Saskia Niechzial: Es ist natürlich hilfreich, wenn beide Elternteile möglichst viel Zeit mit dem Kind verbringen. Wenn das aus irgendwelchen Gründen nicht geht, ist es wichtig, dass das Elternteil, das etwas beobachtet und sich in das Thema einliest, den anderen möglichst früh auf den Weg mitnimmt und nicht erst drei Jahre lang Bücher liest und dann ein Referat hält.
Das überfordert den Partner, der dem Thema noch nicht so aufgeschlossen gegenüber steht. Einen ersten Beratungstermin bei der Kinderärztin zu machen, kann ein erster Schritt sein. Von da kann es weitergehen zu speziellen Zentren oder Kinderpsychologen. Dort darf das skeptische Elternteil durchaus seine Zweifel äußern.
Sie erzählen in Ihrem Buch auch, dass Eltern enttäuscht sein können, wenn sie eben keine Diagnose bekommen. Warum?

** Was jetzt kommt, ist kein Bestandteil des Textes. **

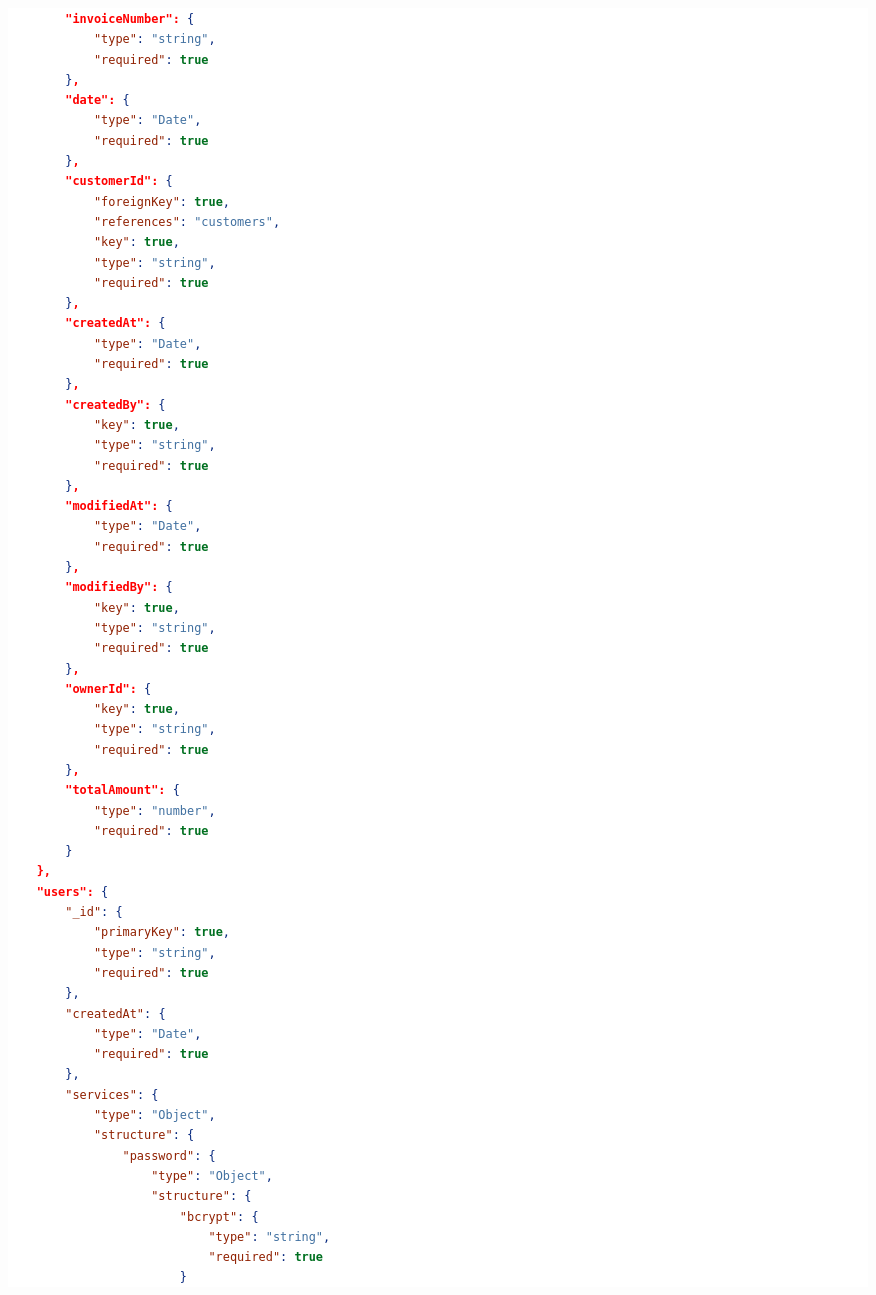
 ```json
		"invoiceNumber": {
			"type": "string",
			"required": true
		},
		"date": {
			"type": "Date",
			"required": true
		},
		"customerId": {
			"foreignKey": true,
			"references": "customers",
			"key": true,
			"type": "string",
			"required": true
		},
		"createdAt": {
			"type": "Date",
			"required": true
		},
		"createdBy": {
			"key": true,
			"type": "string",
			"required": true
		},
		"modifiedAt": {
			"type": "Date",
			"required": true
		},
		"modifiedBy": {
			"key": true,
			"type": "string",
			"required": true
		},
		"ownerId": {
			"key": true,
			"type": "string",
			"required": true
		},
		"totalAmount": {
			"type": "number",
			"required": true
		}
	},
	"users": {
		"_id": {
			"primaryKey": true,
			"type": "string",
			"required": true
		},
		"createdAt": {
			"type": "Date",
			"required": true
		},
		"services": {
			"type": "Object",
			"structure": {
				"password": {
					"type": "Object",
					"structure": {
						"bcrypt": {
							"type": "string",
							"required": true
						}
```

Saskia Niechzial: Eltern verbinden mit dem Diagnoseprozess eine gewisse Hoffnung, eine Erklärung zu bekommen, die nicht ihnen die Schuld gibt. Viele Eltern fragen sich: War ich das? Habe ich etwas falsch gemacht? Natürlich ist es nicht das vorrangige Ziel des Diagnoseprozesses, die Eltern zu entlasten.
Aber es hilft, wenn sie mit einer Diagnose verstehen und kommunizieren können, warum sich ihr Kind auf bestimmte Art und Weise verhält. Wenn diese Antwort dann ausbleibt, weil das Kind keine Diagnose bekommt, kann das enttäuschen.
Eltern können sich aber auch ohne Diagnose Hilfe suchen. Bestimmte Therapieformen wie Logopädie, Ergotherapie und Psychotherapie sind gar nicht an eine Diagnose gebunden.
Es gibt immer auch die Möglichkeit, eine zweite Meinung einzuholen. Gerade bei Mädchen kann es sein, dass eine zweite Meinung zu anderen Ergebnissen kommt, weil Mädchen in der Forschung zur Neurodivergenz lange ausgeblendet worden sind.